*Your task*.
Copy the records that follow exactly as written, but not their pictures.

**** Record extracts

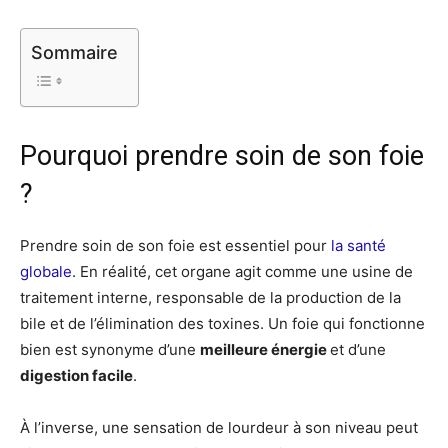
Sommaire
Pourquoi prendre soin de son foie
?
Prendre soin de son foie est essentiel pour
la santé
globale
. En réalité, cet organe agit comme une usine de
traitement interne, responsable de la production de la
bile et de l’élimination des toxines. Un foie qui fonctionne
bien est synonyme d’une
meilleure énergie
et d’une
digestion facile
.
À l’inverse, une sensation de lourdeur à son niveau peut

********

*Output for this task*.
Sommaire
Pourquoi prendre soin de son foie
?
Prendre soin de son foie est essentiel pour
la santé
globale
. En réalité, cet organe agit comme une usine de
traitement interne, responsable de la production de la
bile et de l’élimination des toxines. Un foie qui fonctionne
bien est synonyme d’une
meilleure énergie
et d’une
digestion facile
.
À l’inverse, une sensation de lourdeur à son niveau peut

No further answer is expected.